Mas volto logo para tratar da compra de Nyumba-Kaya.
– O
Tio não entendeu que não pode comprar a casa velha?
– Pois,
escute bem, eu vou comprar com meu dinheiro. Essa casa vai ser minha.
– Essa
casa nunca será sua, Tio Ultímio.
– Ai
não? E porquê, posso saber?
– Porque
essa casa sou eu mesmo. O senhor vai ter que me comprar a mim para
ganhar posse da casa. E para isso, Tio Ultímio, para isso nenhum
dinheiro é bastante.
A
minha reacção causa-lhe espanto. E é legítimo. Se eu mesmo não
me reconheço, enfrentando assim com todo o peito um parente mais
velho. Ultímio estala a língua no céu-da-boca, a revelar o quanto
está contrariado.
– Você
pensa que somos a geração da traição. Pois você verá a geração
que se segue. Eu sei o que estou a falar. . .
– Isso
que chama de geração, eu também sou dessa geração.
Enquanto
me afasto, ele permanece sentado, olhar abatido nas águas do rio.
Vou a uns passos, quando me chama: – Mariano!
– Diga,
Tio.
– Seu
Avô teve razão em escolher a si. Você é um verdadeiro Malilane.
Um tractor se aproxima. Quem o conduz, para meu espanto, é o coveiro
Curozero Muando. Quando me vê tem alguma dificuldade em travar o
veículo e mais ainda em desligar o motor. A máquina resvala na
berma e imobiliza-se de encontro a uns arbustos. Do alto daquele
improvisado trono o coveiro fala: – Já viu-me? Agora, trabalho
para seu Tio Ultímio! O meu abastado tio lhe dera emprego, acrescido
de mil promessas. Ele deveria comandar o abate das árvores, em troca
receberia boas vantagens. Nem sei o que pensar, este Curo zero Muando
que parecia ser tão digno, com a memória triste do assassinato de
seu pai, aceitava agora ser mandado por Ultímio. Curo zero se
defende: – Você já sabe, Mariano: cabrito come onde está
amarrado.
– Você
é uma pessoa. Não é um cabrito.
– Quem
sabe até atiro abaixo aquela maçaniqueira onde o seu Avô
adormeceu? Aquilo ainda deve valer uns cobres, não? Ri-se. Que
estava a brincar, me diz. Então? Já perdi o humor?, me pergunta.

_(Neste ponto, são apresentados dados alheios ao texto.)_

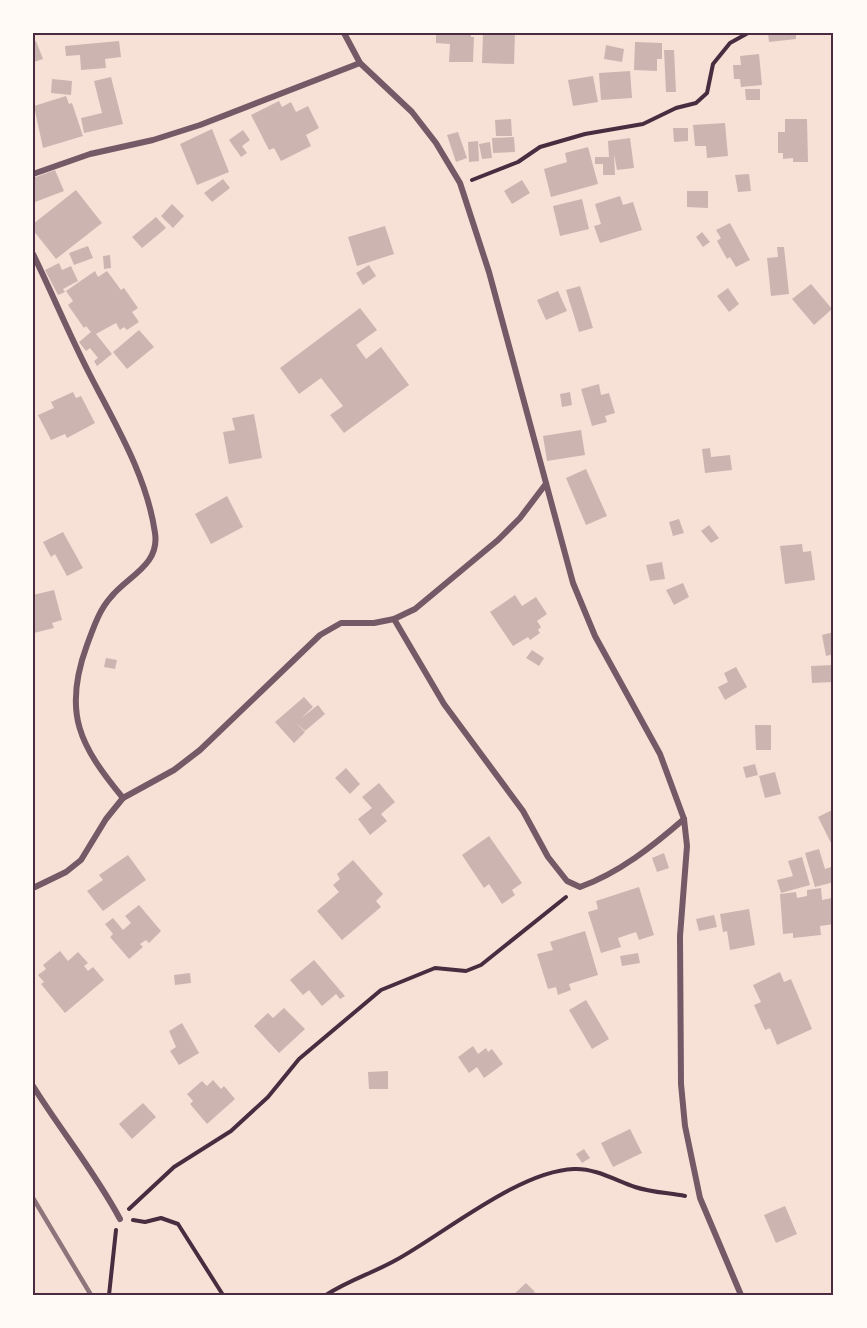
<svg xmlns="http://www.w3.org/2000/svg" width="867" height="1328" font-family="'Golos Text',sans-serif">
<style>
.building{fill:#ccb4b1}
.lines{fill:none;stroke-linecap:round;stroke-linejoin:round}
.path{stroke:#4a2c40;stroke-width:4}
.minor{stroke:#755966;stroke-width:6}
.rail{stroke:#8f747c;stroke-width:4.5}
.neatline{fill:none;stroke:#4a2c40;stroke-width:2}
</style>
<rect width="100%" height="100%" fill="#f7e1d7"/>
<g class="building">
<path d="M436,33H471V37H474L473,62H449L450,44L436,43Z"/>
<path d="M483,33H515L514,64L482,63Z"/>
<path d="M768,33H796V39L769,42Z"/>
<path d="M36,41L43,59L34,62L33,42Z"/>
<path d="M119,41L121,57L105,59L106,68L81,70L80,55L66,56L65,46Z"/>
<path d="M635,42L662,43V59H657V71L634,70Z"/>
<path d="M606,45L624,49L622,62L604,59Z"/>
<path d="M664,50H674L676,92H666Z"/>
<path d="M759,54L762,85L741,87L740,79H734L733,65H741L740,56Z"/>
<path d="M630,71L632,98L601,100L599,73Z"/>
<path d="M593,76L598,102L573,106L568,80Z"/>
<path d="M111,77L123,124L84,133L81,118L102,113L94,81Z"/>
<path d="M52,79L72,81L71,95L51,93Z"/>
<path d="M745,89H760V100H746Z"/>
<path d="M66,96L69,104L72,103L83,136L43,148L34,106Z"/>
<path d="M279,101L282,107L291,102L296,112L308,106L319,128L306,135L311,146L281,161L274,148L269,150L251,115Z"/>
<path d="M511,119L512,136H496L495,120Z"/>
<path d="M785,119H807L808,162H793V158L783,159V153H778V132H785Z"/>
<path d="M725,123L728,156L707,158L706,146H695L693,125Z"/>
<path d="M673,128H688V141L674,142Z"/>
<path d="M212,129L229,172L197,185L180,144Z"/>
<path d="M243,130L250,140L242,146L247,153L241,157L229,140Z"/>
<path d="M458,132L467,158L456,162L447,135Z"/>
<path d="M514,137L515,152L493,153L492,138Z"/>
<path d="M630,138L634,168L617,170L614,154L615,175H603V164H595V157H609L608,141Z"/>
<path d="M478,141L479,161L469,162L468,142Z"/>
<path d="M490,142L492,158L482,159L479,144Z"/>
<path d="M588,147L598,184L551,197L544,169L567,162L565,153Z"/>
<path d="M55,170L64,191L35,202L33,178Z"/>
<path d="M749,174L751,191L738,192L735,175Z"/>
<path d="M223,179L230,188L212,202L204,193Z"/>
<path d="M522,180L530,193L512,204L504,191Z"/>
<path d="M76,190L102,223L56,259L33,230V224Z"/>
<path d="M687,191H708V208L687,207Z"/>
<path d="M620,196L623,205L633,202L642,230L600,243L594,226L601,224L595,204Z"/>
<path d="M582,199L589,229L560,236L553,206Z"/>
<path d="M172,204L184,216L173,228L161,216Z"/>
<path d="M156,217L166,228L142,248L132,237Z"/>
<path d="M730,223L750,260L736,267L730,257L727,259L717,241L721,238L716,230Z"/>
<path d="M385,226L394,254L357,266L348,237Z"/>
<path d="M702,232L710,242L703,247L696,237Z"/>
<path d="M88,246L93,258L74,265L69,253Z"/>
<path d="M777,247H784L789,294L771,296L767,258L778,257Z"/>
<path d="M110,255L111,268L104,269L103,256Z"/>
<path d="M59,263L62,270L71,266L78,281L63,289L65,292L58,295L45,270Z"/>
<path d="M369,265L376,276L363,285L356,273Z"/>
<path d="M95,271L98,277L107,271L121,290L124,288L138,308L132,312L139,322L127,330L124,327L120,330L116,323L96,334L112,354L97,366L94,361L98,358L90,348L86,351L79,342L91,332L86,326L84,328L68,305L73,301L66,291Z"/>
<path d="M811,284L832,309L814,325L792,299Z"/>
<path d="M580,286L593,328L579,332L566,290Z"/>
<path d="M728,288L739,304L729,312L717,296Z"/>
<path d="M558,291L567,311L546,320L537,300Z"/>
<path d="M360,308L377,330L356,345L366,359L381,347L409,385L344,433L330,415L343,406L321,378L299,394L280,368Z"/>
<path d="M139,330L154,347L127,369L113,352Z"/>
<path d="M599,384L601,395L609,393L615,413L605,416L607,422L592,426L581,389Z"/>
<path d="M73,392L76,398L81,396L95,423L67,438L65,434L51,440L38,415L54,408L51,402Z"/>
<path d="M570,392L572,405L562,407L560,394Z"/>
<path d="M254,414L262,458L229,464L223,432L235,430L232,418Z"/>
<path d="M581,430L585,455L547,461L543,436Z"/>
<path d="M710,448L711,457L730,455L732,470L705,473L702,449Z"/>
<path d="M586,469L607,516L586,525L566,478Z"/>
<path d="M227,496L243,527L211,544L195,514Z"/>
<path d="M679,519L684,533L673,536L669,522Z"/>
<path d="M709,525L719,538L711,543L701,531Z"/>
<path d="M63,532L83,568L67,576L55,554L51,557L43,542Z"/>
<path d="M802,544L803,552L811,551L815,580L785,584L780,546Z"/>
<path d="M662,562L665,579L650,581L646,565Z"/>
<path d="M683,583L689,597L674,605L666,590Z"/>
<path d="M54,590L62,620L52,623L54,628L34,633L33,595Z"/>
<path d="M515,595L522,606L536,597L547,614L537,621L541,627L538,630L540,633L530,640L528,637L513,646L490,612Z"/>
<path d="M834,632V654L826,656L822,635Z"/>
<path d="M532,650L544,658L539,666L526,658Z"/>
<path d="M106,658L117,660L115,669L104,667Z"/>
<path d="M834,665V682L812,683L811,666Z"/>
<path d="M736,667L747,687L725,700L718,687L728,682L724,673Z"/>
<path d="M304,697L313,707L300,719L318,705L325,714L305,731L296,723L305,732L294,743L275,722Z"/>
<path d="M755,725H771V750H756Z"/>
<path d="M755,764L758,775L746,778L743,767Z"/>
<path d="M346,768L360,784L350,794L335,778Z"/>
<path d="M775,772L781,794L765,798L759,776Z"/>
<path d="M379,783L395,802L381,814L387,821L370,835L358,819L372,808L362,797Z"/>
<path d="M834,809V849L818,817Z"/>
<path d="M489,836L522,883L512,890L515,895L502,904L489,884L484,888L462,855Z"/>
<path d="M819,849L825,869L831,867L834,882L815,887L805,853Z"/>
<path d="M664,853L669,868L657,872L652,858Z"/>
<path d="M128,855L146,880L103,911L87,891L103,880L99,875Z"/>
<path d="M802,857L810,885L781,893L777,880L793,876L788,861Z"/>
<path d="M353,860L383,894L376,901L381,907L342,940L317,911L339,892L333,885L340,879L337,874Z"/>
<path d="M639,887L654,935L639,940L636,932L618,938L621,947L601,953L588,912L598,909L596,901Z"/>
<path d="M821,888L822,900L832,898L834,924L820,926L821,935L793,938V933L783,934L780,894L796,892L797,898L807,896V890Z"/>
<path d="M139,905L161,931L149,943L146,940L140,944L143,947L129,959L110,937L113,934L105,924L113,918L123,930L131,923L125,916Z"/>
<path d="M749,909L755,945L730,950L727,931L723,932L720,914Z"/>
<path d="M714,915L717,927L699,931L696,919Z"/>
<path d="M585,931L598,975L569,984L571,990L558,995L556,987L548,989L537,954L553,950L550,942Z"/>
<path d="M60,951L68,961L78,952L88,963L84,966L88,971L93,967L104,980L65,1013L41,984L44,982L38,975L46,969L43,965Z"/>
<path d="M638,953L640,963L622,966L620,956Z"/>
<path d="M314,960L345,996L340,999L336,994L322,1006L309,990L303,995L290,980Z"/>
<path d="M780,972L784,982L791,979L812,1029L777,1045L770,1028L765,1030L754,1005L761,1002L753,985Z"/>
<path d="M190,973L191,983L175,985L174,975Z"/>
<path d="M586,1000L609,1039L592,1049L569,1010Z"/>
<path d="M284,1008L305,1029L279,1053L254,1026L268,1013L273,1018Z"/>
<path d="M182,1023L199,1053L179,1065L170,1051L176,1047L169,1031Z"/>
<path d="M473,1046L478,1054L486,1048L488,1052L492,1049L503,1064L484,1078L477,1067L469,1073L458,1057Z"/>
<path d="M388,1071V1089H369L368,1072Z"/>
<path d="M213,1080L221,1089L224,1086L235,1099L207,1124L190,1104L193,1101L187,1094L202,1081L207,1086Z"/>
<path d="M143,1103L156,1117L132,1139L119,1124Z"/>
<path d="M630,1129L642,1153L613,1167L601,1143Z"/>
<path d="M584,1149L590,1158L582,1163L576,1154Z"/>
<path d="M785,1206L797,1234L776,1243L764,1215Z"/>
<path d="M526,1283L535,1292L532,1295H513Z"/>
</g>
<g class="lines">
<g class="path">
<path d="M472,180L518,162L540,147L585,134L643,124L676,108L696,103L707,93L713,64L730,43L748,33"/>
<path d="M129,1209L174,1167L231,1131L268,1097L299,1059L381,990L435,968L466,971L481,965L566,897"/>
<path d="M133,1220L145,1222L161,1218L178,1224L223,1295"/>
<path d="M109,1295L116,1230"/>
<path d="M326,1295C349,1280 373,1273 396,1260C445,1233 519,1171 574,1169C595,1168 615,1180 635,1187C650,1192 669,1193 685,1196"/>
</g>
<g class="minor">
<path d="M344,33L360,63L412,112L436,143L460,183L489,272L573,583L595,636L660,754L684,819L687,846L680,936L681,1084L685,1126L700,1198L741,1295"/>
<path d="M33,174L90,154L153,140L200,125L360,63"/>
<path d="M33,254C52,293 69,334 89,373C115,424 147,476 155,533C160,565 128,576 111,597C99,610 93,629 87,645C62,713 80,746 123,798"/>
<path d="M394,619L444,704L523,811L548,857L567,881L580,887C619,873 653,846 684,819"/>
<path d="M33,888L66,872L81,860L106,819L123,798L174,770L200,750L320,635L341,623H374L394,619L415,609L498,540L520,518L545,485"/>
<path d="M33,1086C61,1131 95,1172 120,1219"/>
</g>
<path class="rail" d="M33,1198L91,1295"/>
</g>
<rect width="867" height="1328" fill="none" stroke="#fffaf5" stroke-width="69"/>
<rect x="34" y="34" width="798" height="1260" class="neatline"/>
</svg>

Vira e revira o volante em infantil diversão. Depois me fita, todo
sério. Eu não entendera o alcance. No intervalo dos carregamentos
das madeiras, quanto negócio poderia ele fazer, em privados
biscates? Tudo em informal segredo. Os maiores privatizam o pedaço
menor. Uns são comidos pela pobreza, outros são engolidos pela
riqueza.
Cansado,
interrompo: – E sua irmã Nyembeti? Era ela quem o iria substituir
no cemitério. A irmã, durante anos, aprendera os segredos da
profissão. Tinha sido preparada, no corpo e na alma.
– Vá
lá, ao cemitério. Por acaso, ela até perguntou por si.
– Perguntou?
– Quer
dizer, você sabe como ela diz coisas sem falar nada.
De
novo, põe em marcha o tractor. E ganda-ganda-ganda, o tractor se
afasta nesse compasso que lhe deu nome na língua de Luar-do-Chão. O
ruído do ganda-ganda se vai tornando longínquo enquanto me afasto
rumo ao cemitério. Antes me afligia o não haver cidade, esquina com
esquina, o ângulo recto dos caminhos. Agora onde lanço o olhar só
quero ver o mato. Nada de relva, canteiros, ajardinados. Só quero é
o arbusto espontâneo, a moita silvestre, a árvore que ninguém
semeou, o chão que ninguém pode sujar nem pilhar.
Chego
ao cemitério. Um arbusto se agita, ruidoso. Salto, assustado. Um
pássaro-martelo levanta voo. Passa por mim rondando, curioso.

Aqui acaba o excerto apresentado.